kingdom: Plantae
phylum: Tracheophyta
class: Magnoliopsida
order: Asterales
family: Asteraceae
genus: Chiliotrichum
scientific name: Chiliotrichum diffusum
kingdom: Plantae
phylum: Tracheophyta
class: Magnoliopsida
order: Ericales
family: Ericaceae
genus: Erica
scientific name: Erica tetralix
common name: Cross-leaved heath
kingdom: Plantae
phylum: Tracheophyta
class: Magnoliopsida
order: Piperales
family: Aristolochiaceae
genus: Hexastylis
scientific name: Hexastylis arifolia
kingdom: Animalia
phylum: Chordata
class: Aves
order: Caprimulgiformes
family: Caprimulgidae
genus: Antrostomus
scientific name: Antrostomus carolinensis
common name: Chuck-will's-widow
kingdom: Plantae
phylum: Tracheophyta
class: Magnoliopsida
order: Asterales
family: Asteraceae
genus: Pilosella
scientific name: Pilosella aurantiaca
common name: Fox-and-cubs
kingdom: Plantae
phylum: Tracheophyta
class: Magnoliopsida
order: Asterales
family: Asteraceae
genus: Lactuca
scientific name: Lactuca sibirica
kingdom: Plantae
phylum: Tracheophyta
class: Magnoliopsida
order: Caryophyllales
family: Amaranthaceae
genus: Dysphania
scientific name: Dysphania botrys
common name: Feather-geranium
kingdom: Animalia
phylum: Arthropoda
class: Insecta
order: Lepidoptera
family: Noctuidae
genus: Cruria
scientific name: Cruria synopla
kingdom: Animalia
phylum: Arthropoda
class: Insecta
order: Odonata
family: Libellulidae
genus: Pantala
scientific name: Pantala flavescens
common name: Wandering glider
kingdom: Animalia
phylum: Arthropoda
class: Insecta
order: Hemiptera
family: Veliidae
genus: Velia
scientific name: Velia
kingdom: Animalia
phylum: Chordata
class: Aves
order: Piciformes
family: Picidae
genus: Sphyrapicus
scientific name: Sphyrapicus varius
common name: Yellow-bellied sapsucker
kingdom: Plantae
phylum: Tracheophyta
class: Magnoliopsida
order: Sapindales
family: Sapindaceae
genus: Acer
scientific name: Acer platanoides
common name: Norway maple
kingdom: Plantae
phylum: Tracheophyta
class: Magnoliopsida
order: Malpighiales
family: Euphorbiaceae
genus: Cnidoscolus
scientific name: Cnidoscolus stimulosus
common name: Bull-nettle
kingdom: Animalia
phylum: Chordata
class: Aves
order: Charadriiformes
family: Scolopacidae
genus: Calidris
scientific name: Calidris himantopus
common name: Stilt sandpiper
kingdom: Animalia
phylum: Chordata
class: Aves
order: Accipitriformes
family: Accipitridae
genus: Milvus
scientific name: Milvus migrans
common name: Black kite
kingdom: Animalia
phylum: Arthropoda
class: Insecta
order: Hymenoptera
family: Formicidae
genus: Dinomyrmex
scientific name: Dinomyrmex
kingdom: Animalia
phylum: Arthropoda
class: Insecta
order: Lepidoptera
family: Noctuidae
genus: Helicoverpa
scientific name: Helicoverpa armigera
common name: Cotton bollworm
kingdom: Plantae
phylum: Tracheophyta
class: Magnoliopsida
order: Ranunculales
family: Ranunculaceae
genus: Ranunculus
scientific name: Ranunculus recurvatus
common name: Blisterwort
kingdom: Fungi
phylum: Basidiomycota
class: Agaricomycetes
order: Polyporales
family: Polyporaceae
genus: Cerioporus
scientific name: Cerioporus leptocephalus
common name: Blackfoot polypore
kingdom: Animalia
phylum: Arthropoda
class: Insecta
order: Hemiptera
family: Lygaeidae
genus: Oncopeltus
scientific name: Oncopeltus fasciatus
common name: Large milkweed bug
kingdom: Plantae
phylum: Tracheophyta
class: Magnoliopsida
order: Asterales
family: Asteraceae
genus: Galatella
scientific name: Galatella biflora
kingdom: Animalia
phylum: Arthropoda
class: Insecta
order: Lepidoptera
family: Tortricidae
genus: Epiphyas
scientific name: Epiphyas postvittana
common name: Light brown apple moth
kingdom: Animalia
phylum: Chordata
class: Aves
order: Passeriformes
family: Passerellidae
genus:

### Problem
Go through all the records and change every "common name" to "vernacular name", leaving everything else as it is.

### Output for this task
kingdom: Plantae
phylum: Tracheophyta
class: Magnoliopsida
order: Asterales
family: Asteraceae
genus: Chiliotrichum
scientific name: Chiliotrichum diffusum
kingdom: Plantae
phylum: Tracheophyta
class: Magnoliopsida
order: Ericales
family: Ericaceae
genus: Erica
scientific name: Erica tetralix
vernacular name: Cross-leaved heath
kingdom: Plantae
phylum: Tracheophyta
class: Magnoliopsida
order: Piperales
family: Aristolochiaceae
genus: Hexastylis
scientific name: Hexastylis arifolia
kingdom: Animalia
phylum: Chordata
class: Aves
order: Caprimulgiformes
family: Caprimulgidae
genus: Antrostomus
scientific name: Antrostomus carolinensis
vernacular name: Chuck-will's-widow
kingdom: Plantae
phylum: Tracheophyta
class: Magnoliopsida
order: Asterales
family: Asteraceae
genus: Pilosella
scientific name: Pilosella aurantiaca
vernacular name: Fox-and-cubs
kingdom: Plantae
phylum: Tracheophyta
class: Magnoliopsida
order: Asterales
family: Asteraceae
genus: Lactuca
scientific name: Lactuca sibirica
kingdom: Plantae
phylum: Tracheophyta
class: Magnoliopsida
order: Caryophyllales
family: Amaranthaceae
genus: Dysphania
scientific name: Dysphania botrys
vernacular name: Feather-geranium
kingdom: Animalia
phylum: Arthropoda
class: Insecta
order: Lepidoptera
family: Noctuidae
genus: Cruria
scientific name: Cruria synopla
kingdom: Animalia
phylum: Arthropoda
class: Insecta
order: Odonata
family: Libellulidae
genus: Pantala
scientific name: Pantala flavescens
vernacular name: Wandering glider
kingdom: Animalia
phylum: Arthropoda
class: Insecta
order: Hemiptera
family: Veliidae
genus: Velia
scientific name: Velia
kingdom: Animalia
phylum: Chordata
class: Aves
order: Piciformes
family: Picidae
genus: Sphyrapicus
scientific name: Sphyrapicus varius
vernacular name: Yellow-bellied sapsucker
kingdom: Plantae
phylum: Tracheophyta
class: Magnoliopsida
order: Sapindales
family: Sapindaceae
genus: Acer
scientific name: Acer platanoides
vernacular name: Norway maple
kingdom: Plantae
phylum: Tracheophyta
class: Magnoliopsida
order: Malpighiales
family: Euphorbiaceae
genus: Cnidoscolus
scientific name: Cnidoscolus stimulosus
vernacular name: Bull-nettle
kingdom: Animalia
phylum: Chordata
class: Aves
order: Charadriiformes
family: Scolopacidae
genus: Calidris
scientific name: Calidris himantopus
vernacular name: Stilt sandpiper
kingdom: Animalia
phylum: Chordata
class: Aves
order: Accipitriformes
family: Accipitridae
genus: Milvus
scientific name: Milvus migrans
vernacular name: Black kite
kingdom: Animalia
phylum: Arthropoda
class: Insecta
order: Hymenoptera
family: Formicidae
genus: Dinomyrmex
scientific name: Dinomyrmex
kingdom: Animalia
phylum: Arthropoda
class: Insecta
order: Lepidoptera
family: Noctuidae
genus: Helicoverpa
scientific name: Helicoverpa armigera
vernacular name: Cotton bollworm
kingdom: Plantae
phylum: Tracheophyta
class: Magnoliopsida
order: Ranunculales
family: Ranunculaceae
genus: Ranunculus
scientific name: Ranunculus recurvatus
vernacular name: Blisterwort
kingdom: Fungi
phylum: Basidiomycota
class: Agaricomycetes
order: Polyporales
family: Polyporaceae
genus: Cerioporus
scientific name: Cerioporus leptocephalus
vernacular name: Blackfoot polypore
kingdom: Animalia
phylum: Arthropoda
class: Insecta
order: Hemiptera
family: Lygaeidae
genus: Oncopeltus
scientific name: Oncopeltus fasciatus
vernacular name: Large milkweed bug
kingdom: Plantae
phylum: Tracheophyta
class: Magnoliopsida
order: Asterales
family: Asteraceae
genus: Galatella
scientific name: Galatella biflora
kingdom: Animalia
phylum: Arthropoda
class: Insecta
order: Lepidoptera
family: Tortricidae
genus: Epiphyas
scientific name: Epiphyas postvittana
vernacular name: Light brown apple moth
kingdom: Animalia
phylum: Chordata
class: Aves
order: Passeriformes
family: Passerellidae
genus:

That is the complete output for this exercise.